- Exercise details: Please transcribe the data exactly, with nothing left out.

[Content revision data]
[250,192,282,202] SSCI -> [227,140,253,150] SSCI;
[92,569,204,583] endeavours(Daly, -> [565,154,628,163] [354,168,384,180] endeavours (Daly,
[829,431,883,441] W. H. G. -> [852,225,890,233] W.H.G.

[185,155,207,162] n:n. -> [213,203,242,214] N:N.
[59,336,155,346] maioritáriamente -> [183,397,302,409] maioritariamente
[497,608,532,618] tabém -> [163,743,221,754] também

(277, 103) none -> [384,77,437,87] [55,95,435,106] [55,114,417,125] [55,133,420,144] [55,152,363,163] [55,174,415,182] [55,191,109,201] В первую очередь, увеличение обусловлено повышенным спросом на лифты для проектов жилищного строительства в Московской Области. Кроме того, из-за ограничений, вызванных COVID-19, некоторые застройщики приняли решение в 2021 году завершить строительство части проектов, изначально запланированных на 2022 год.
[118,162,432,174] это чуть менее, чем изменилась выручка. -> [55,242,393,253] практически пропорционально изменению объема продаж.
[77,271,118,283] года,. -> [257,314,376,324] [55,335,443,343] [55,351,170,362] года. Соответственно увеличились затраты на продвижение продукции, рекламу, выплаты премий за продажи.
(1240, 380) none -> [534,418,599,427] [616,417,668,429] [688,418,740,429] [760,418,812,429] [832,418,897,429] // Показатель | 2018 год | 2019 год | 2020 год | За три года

- Response box:
[250,192,282,202] SSCI -> [227,140,253,150] SSCI;
[92,569,204,583] endeavours(Daly, -> [565,154,628,163] [354,168,384,180] endeavours (Daly,
[829,431,883,441] W. H. G. -> [852,225,890,233] W.H.G.

[185,155,207,162] n:n. -> [213,203,242,214] N:N.
[59,336,155,346] maioritáriamente -> [183,397,302,409] maioritariamente
[497,608,532,618] tabém -> [163,743,221,754] também

(277, 103) none -> [384,77,437,87] [55,95,435,106] [55,114,417,125] [55,133,420,144] [55,152,363,163] [55,174,415,182] [55,191,109,201] В первую очередь, увеличение обусловлено повышенным спросом на лифты для проектов жилищного строительства в Московской Области. Кроме того, из-за ограничений, вызванных COVID-19, некоторые застройщики приняли решение в 2021 году завершить строительство части проектов, изначально запланированных на 2022 год.
[118,162,432,174] это чуть менее, чем изменилась выручка. -> [55,242,393,253] практически пропорционально изменению объема продаж.
[77,271,118,283] года,. -> [257,314,376,324] [55,335,443,343] [55,351,170,362] года. Соответственно увеличились затраты на продвижение продукции, рекламу, выплаты премий за продажи.
(1240, 380) none -> [534,418,599,427] [616,417,668,429] [688,418,740,429] [760,418,812,429] [832,418,897,429] // Показатель | 2018 год | 2019 год | 2020 год | За три года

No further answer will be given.